Hallucination detection artifacts (ToolACE / RAGTruth-style)

Checkpoints and test predictions for span-level hallucination detection in tool-augmented answers.

Contents

Path Description
deberta_contradiction_tuned/ Tool-aware DeBERTa fine-tuned on mixed train (contradiction oversample ×3) — best run
deberta_mixed/ Earlier/alternate DeBERTa mixed checkpoint (no contradiction oversampling)
predictions/ mixed_test span predictions (DeBERTa, LookBack, Lettuce)
lookback/lookback_mixed_classifier.joblib Sklearn head for LookBackLens (TinyLlama features)
lookback/lookback_mixed_train_features.npz Cached train attention features (~1.1 GB)
lookback/lookback_mixed_val_features.npz Cached validation attention features (~164 MB)

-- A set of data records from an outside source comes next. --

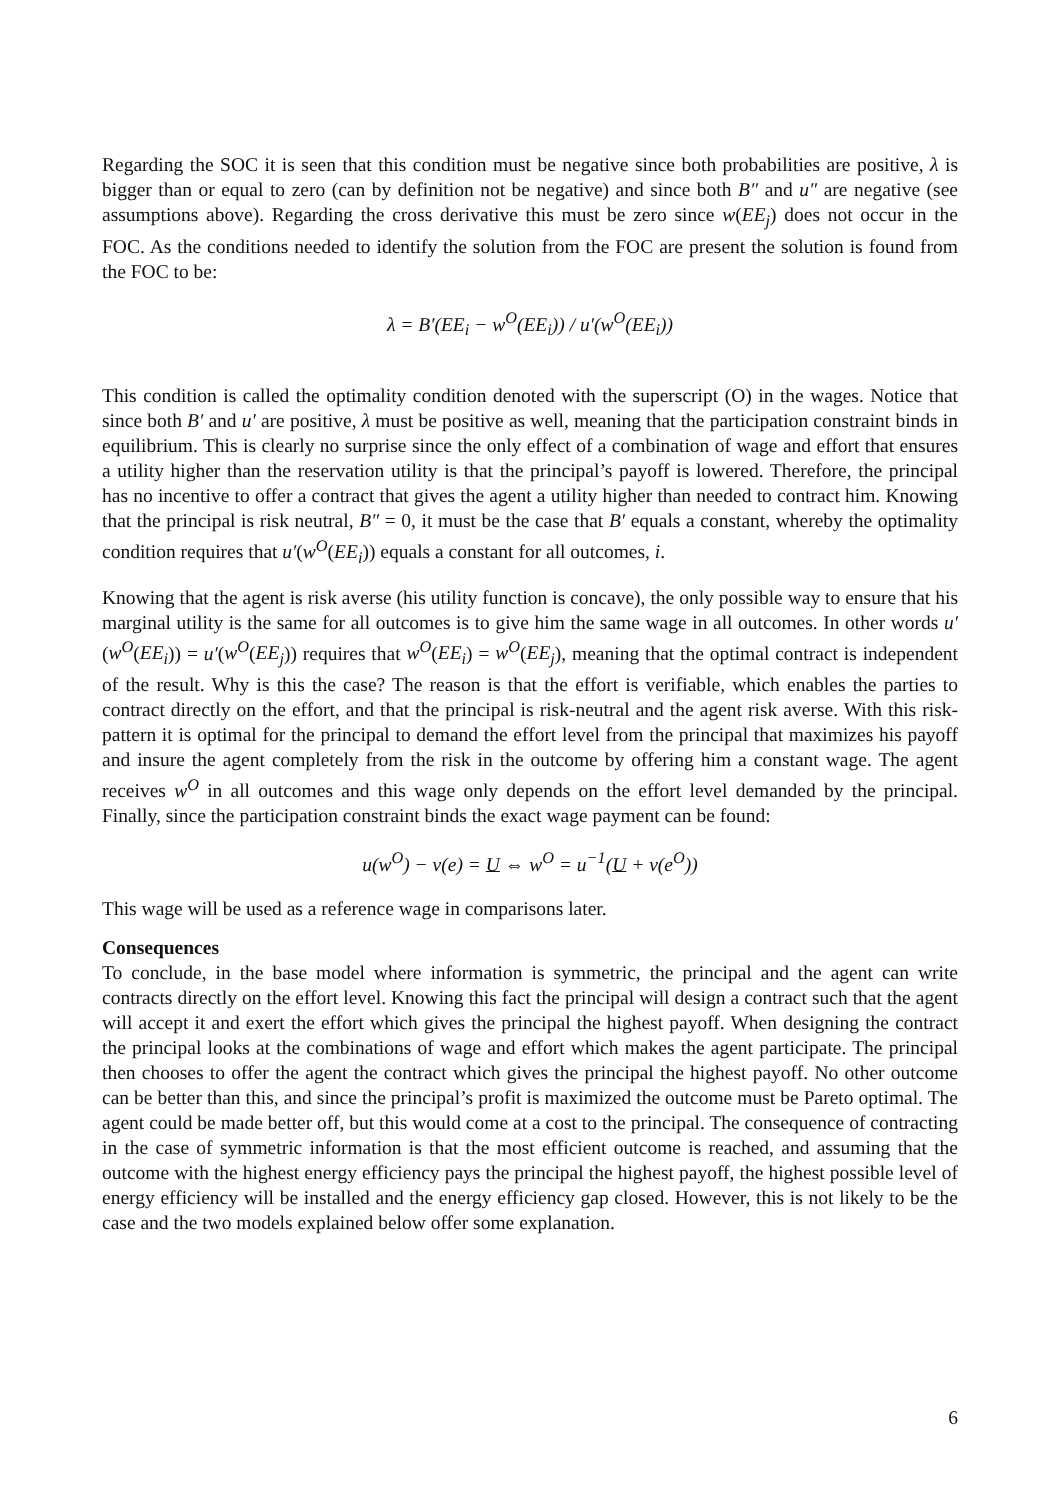Regarding the SOC it is seen that this condition must be negative since both probabilities are positive, λ is bigger than or equal to zero (can by definition not be negative) and since both B″ and u″ are negative (see assumptions above). Regarding the cross derivative this must be zero since w(EE<sub>j</sub>) does not occur in the FOC. As the conditions needed to identify the solution from the FOC are present the solution is found from the FOC to be:
λ = B′(EE<sub>i</sub> − w<sup>O</sup>(EE<sub>i</sub>)) / u′(w<sup>O</sup>(EE<sub>i</sub>))
This condition is called the optimality condition denoted with the superscript (O) in the wages. Notice that since both B′ and u′ are positive, λ must be positive as well, meaning that the participation constraint binds in equilibrium. This is clearly no surprise since the only effect of a combination of wage and effort that ensures a utility higher than the reservation utility is that the principal’s payoff is lowered. Therefore, the principal has no incentive to offer a contract that gives the agent a utility higher than needed to contract him. Knowing that the principal is risk neutral, B″ = 0, it must be the case that B′ equals a constant, whereby the optimality condition requires that u′(w<sup>O</sup>(EE<sub>i</sub>)) equals a constant for all outcomes, i.
Knowing that the agent is risk averse (his utility function is concave), the only possible way to ensure that his marginal utility is the same for all outcomes is to give him the same wage in all outcomes. In other words u′(w<sup>O</sup>(EE<sub>i</sub>)) = u′(w<sup>O</sup>(EE<sub>j</sub>)) requires that w<sup>O</sup>(EE<sub>i</sub>) = w<sup>O</sup>(EE<sub>j</sub>), meaning that the optimal contract is independent of the result. Why is this the case? The reason is that the effort is verifiable, which enables the parties to contract directly on the effort, and that the principal is risk-neutral and the agent risk averse. With this risk-pattern it is optimal for the principal to demand the effort level from the principal that maximizes his payoff and insure the agent completely from the risk in the outcome by offering him a constant wage. The agent receives w<sup>O</sup> in all outcomes and this wage only depends on the effort level demanded by the principal. Finally, since the participation constraint binds the exact wage payment can be found:
u(w<sup>O</sup>) − v(e) = U ⇔ w<sup>O</sup> = u<sup>−1</sup>(U + v(e<sup>O</sup>))
This wage will be used as a reference wage in comparisons later.
Consequences
To conclude, in the base model where information is symmetric, the principal and the agent can write contracts directly on the effort level. Knowing this fact the principal will design a contract such that the agent will accept it and exert the effort which gives the principal the highest payoff. When designing the contract the principal looks at the combinations of wage and effort which makes the agent participate. The principal then chooses to offer the agent the contract which gives the principal the highest payoff. No other outcome can be better than this, and since the principal’s profit is maximized the outcome must be Pareto optimal. The agent could be made better off, but this would come at a cost to the principal. The consequence of contracting in the case of symmetric information is that the most efficient outcome is reached, and assuming that the outcome with the highest energy efficiency pays the principal the highest payoff, the highest possible level of energy efficiency will be installed and the energy efficiency gap closed. However, this is not likely to be the case and the two models explained below offer some explanation.
6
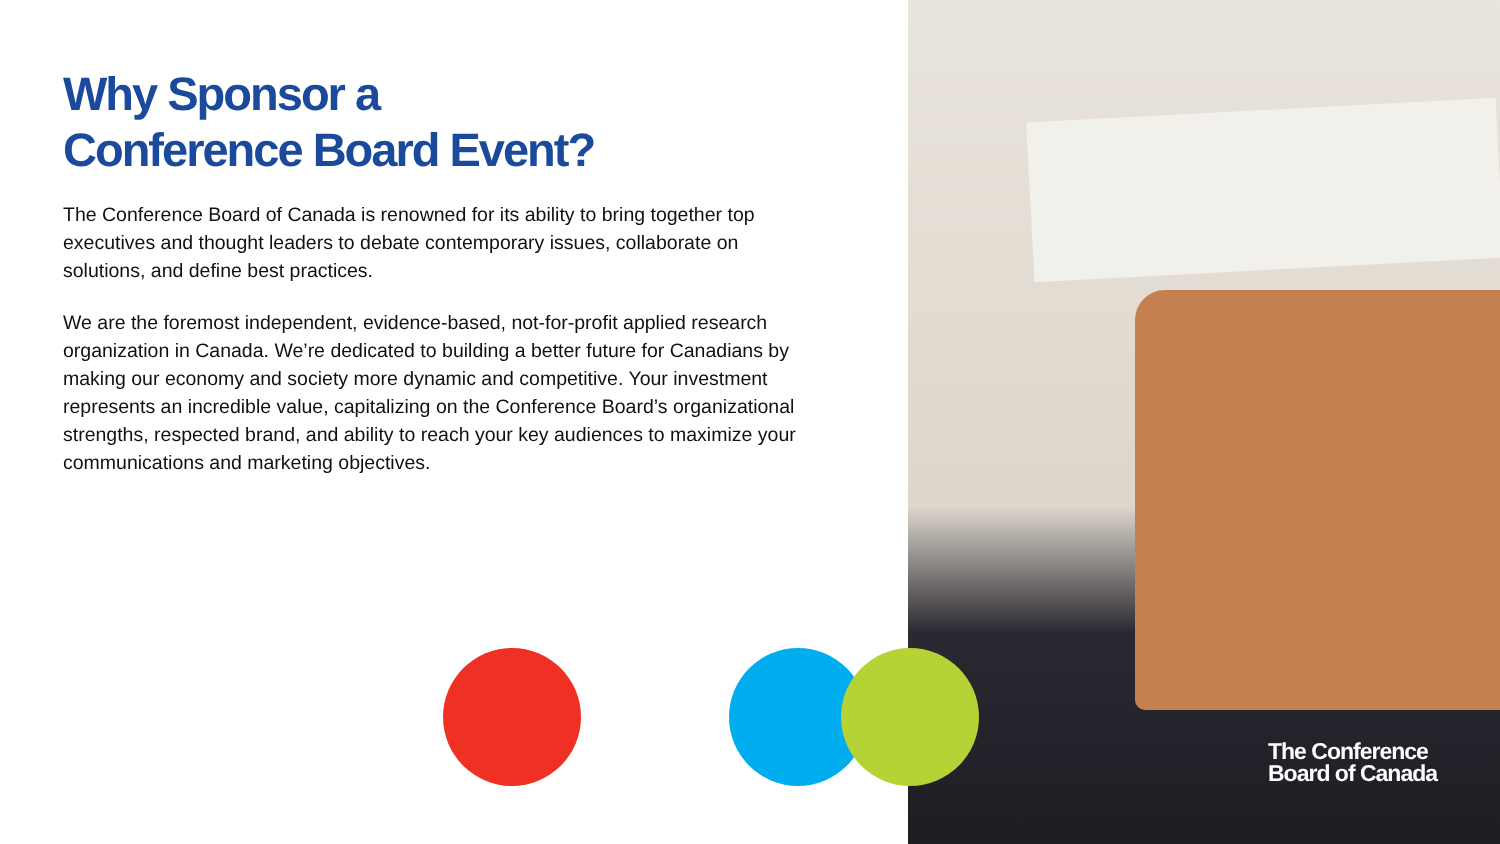Why Sponsor a
Conference Board Event?
The Conference Board of Canada is renowned for its ability to bring together top executives and thought leaders to debate contemporary issues, collaborate on solutions, and define best practices.
We are the foremost independent, evidence-based, not-for-profit applied research organization in Canada. We’re dedicated to building a better future for Canadians by making our economy and society more dynamic and competitive. Your investment represents an incredible value, capitalizing on the Conference Board’s organizational strengths, respected brand, and ability to reach your key audiences to maximize your communications and marketing objectives.
The Conference
Board of Canada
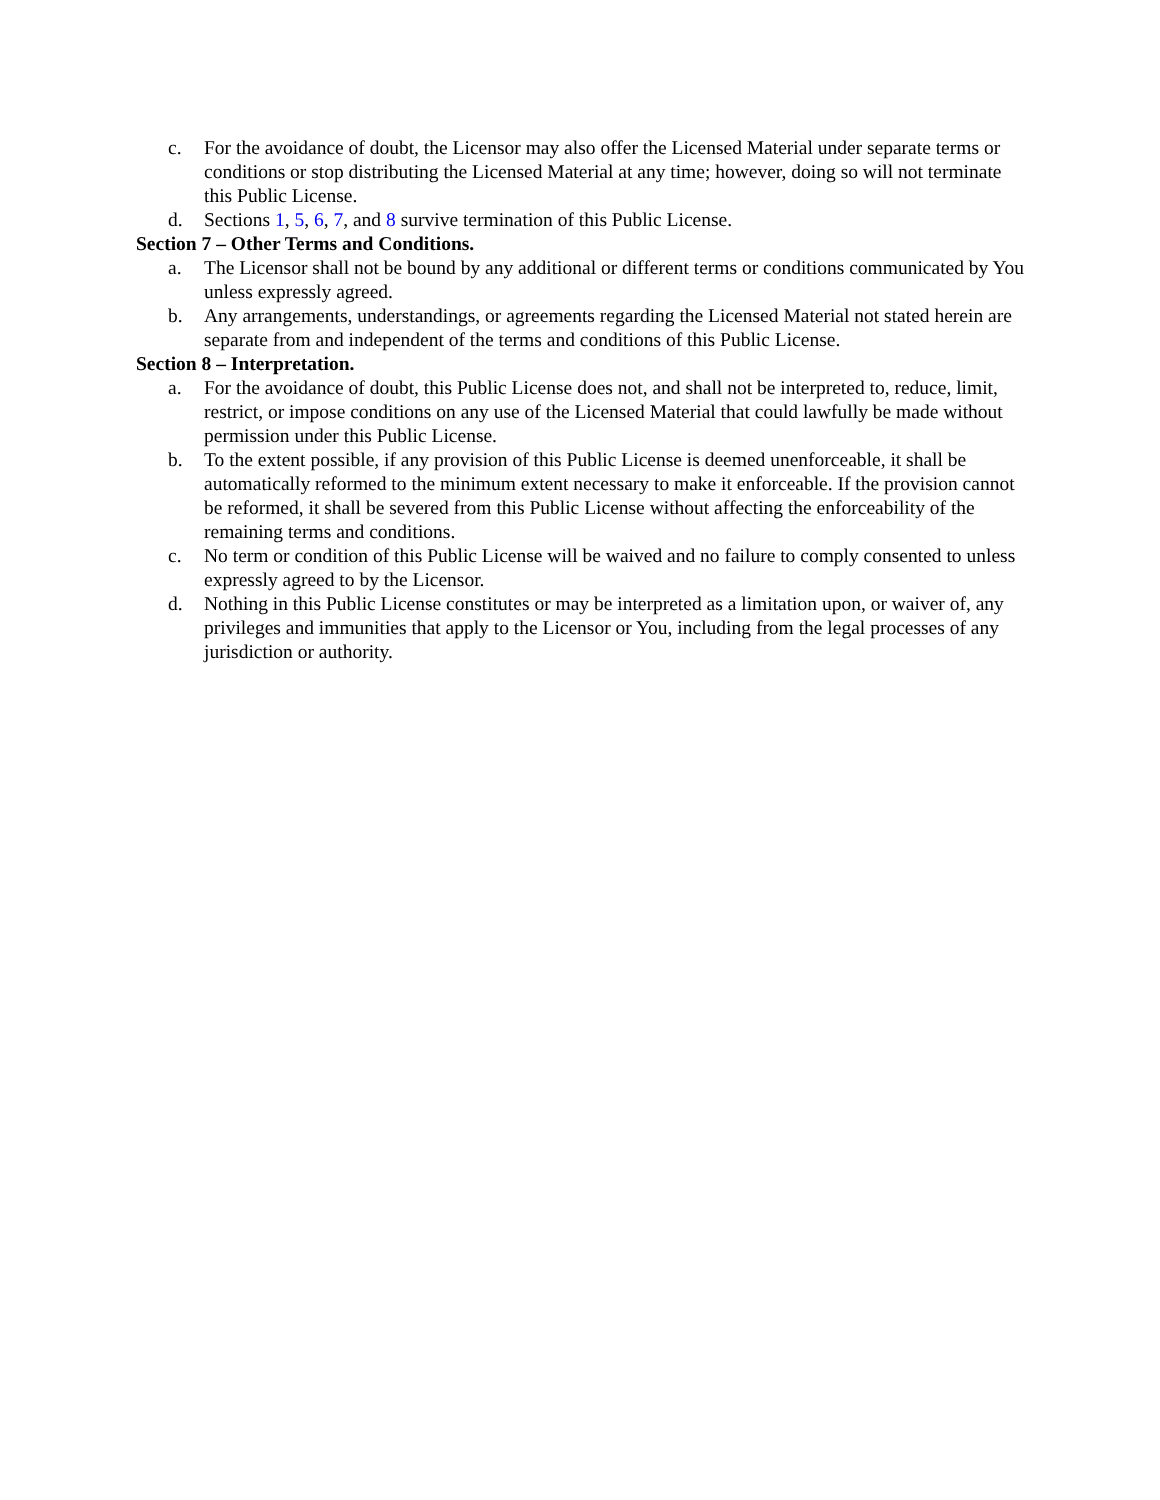c. For the avoidance of doubt, the Licensor may also offer the Licensed Material under separate terms or conditions or stop distributing the Licensed Material at any time; however, doing so will not terminate this Public License.
d. Sections 1, 5, 6, 7, and 8 survive termination of this Public License.
Section 7 – Other Terms and Conditions.
a. The Licensor shall not be bound by any additional or different terms or conditions communicated by You unless expressly agreed.
b. Any arrangements, understandings, or agreements regarding the Licensed Material not stated herein are separate from and independent of the terms and conditions of this Public License.
Section 8 – Interpretation.
a. For the avoidance of doubt, this Public License does not, and shall not be interpreted to, reduce, limit, restrict, or impose conditions on any use of the Licensed Material that could lawfully be made without permission under this Public License.
b. To the extent possible, if any provision of this Public License is deemed unenforceable, it shall be automatically reformed to the minimum extent necessary to make it enforceable. If the provision cannot be reformed, it shall be severed from this Public License without affecting the enforceability of the remaining terms and conditions.
c. No term or condition of this Public License will be waived and no failure to comply consented to unless expressly agreed to by the Licensor.
d. Nothing in this Public License constitutes or may be interpreted as a limitation upon, or waiver of, any privileges and immunities that apply to the Licensor or You, including from the legal processes of any jurisdiction or authority.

Dataset: drond0174/RAGTruth-Hallucinations

Load DeBERTa

from transformers import AutoModelForTokenClassification, AutoTokenizer

model_dir = "drond0174/hallucination_detection"
tokenizer = AutoTokenizer.from_pretrained(f"{model_dir}/deberta_contradiction_tuned")
model = AutoModelForTokenClassification.from_pretrained(
    f"{model_dir}/deberta_contradiction_tuned"
)

See deberta_contradiction_tuned/run_meta.json for threshold, best epoch, and validation F1.

LookBack feature caches

Download lookback/*_features.npz to skip re-running TinyLlama feature extraction. Point train_cache_path / val_cache_path in lookback_baseline.py to the downloaded files.